Nancy Cunard est une icône moderne. Une muse qui inspira les photographes Man Ray ou Cecil Beaton, les peintres Wyndham Lewis et Eugene MacCown. Elle était aussi l’amie des surréalistes René Crevel ou Louis Aragon, l’éditrice de Samuel Beckett, une voyageuse, une militante, une affranchie, une scandaleuse.

Nancy Cunard est née en 1896, d’un riche Anglais et d’une héritière américaine. Elle a grandi avec la haute bourgeoisie londonienne du début du XXe siècle puis s’est installée à Paris en 1920 après un divorce et la mort de son amant tombé pendant les combats de la Première Guerre mondiale.

À Paris, Nancy Cunard fréquente les cercles intellectuels des Années folles et s’investit dans la littérature en fondant la maison d’édition The Hours Press. En 1928, elle tombe amoureuse du musicien de jazz afro-américain Henry Crowder, n’en déplaise à son entourage, dont sa mère, qui lui tourne le dos. Ces attaques et attitudes racistes lui inspirent l’ouvrage polémique Black Man and White Leadership. Nancy Cunard, indignée, révoltée, confirme sa lutte anticolonialiste, antifasciste et anti-impérialiste. Elle écrit sur l’annexion de l’Éthiopie par Mussolini et sur la guerre civile qui frappe l’Espagne. En 1931, elle se lance dans l’élaboration de Negro Anthology en réunissant 150 contributeurs issus du journalisme, de la littérature, de la politique et des arts. Trois ans plus tard sort l’œuvre panafricaine la plus importante jamais réalisée, éditée à 1 000 exemplaires, dont il ne reste plus que deux aujourd’hui.

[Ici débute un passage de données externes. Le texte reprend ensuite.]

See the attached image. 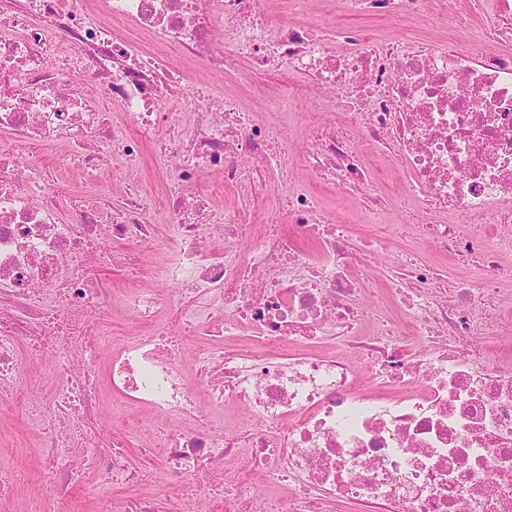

Negro Anthology aborde l’histoire politique, sociologique, littéraire, fictionnelle et artistique de l’Afrique ancienne et contemporaine à travers des écrits d’auteurs indépendantistes africains, intellectuels afro-américains, surréalistes français, écrivains avant-gardistes anglo-saxons. L’ouvrage collectif vise à « démontrer que le préjugé racial ne repose sur aucune justification (…) que les Noirs ont derrière eux une longue histoire sociale et culturelle, et que ceux qui les rejettent comme des sous-hommes ignorent tout de leur histoire passée de leur civilisation, de leur lutte », explique Raymond Michelet (proche collaborateur de Nancy Cunard) dans des propos rapportés par le magazine L’Express. On y retrouve, entre autres grandes signatures, celles de l’auteur et anthropologue Zora Neale Hurston, William Edward Burghardt Du Bois, l’homme d’État Kenyan Jomo Kenyatta ou encore le Nnamdi Azikiwe, premier président du Nigeria décolonisé. Pour la première fois dans l’histoire, « la parole est donnée aux dominés » pour dénoncer la ségrégation raciale, analyse Sarah Frioux-Salgas, commissaire de l’exposition.

L’exposition met en lumière cette œuvre commune et son influence et rend hommage à son initiatrice, dont son ami Georges Sadoul parlait en ces mots : « S’il y eut jamais, dans ce siècle, une Lady, une grande dame dans le vrai sens du terme, par son intelligence, sa culture universelle, son courage, son désintéressement, ce fut Nancy Cunard. »

L’Atlantique noire de Nancy Cunard au Musée du Quai-Branly à Paris, du 4 mars au 18 mai.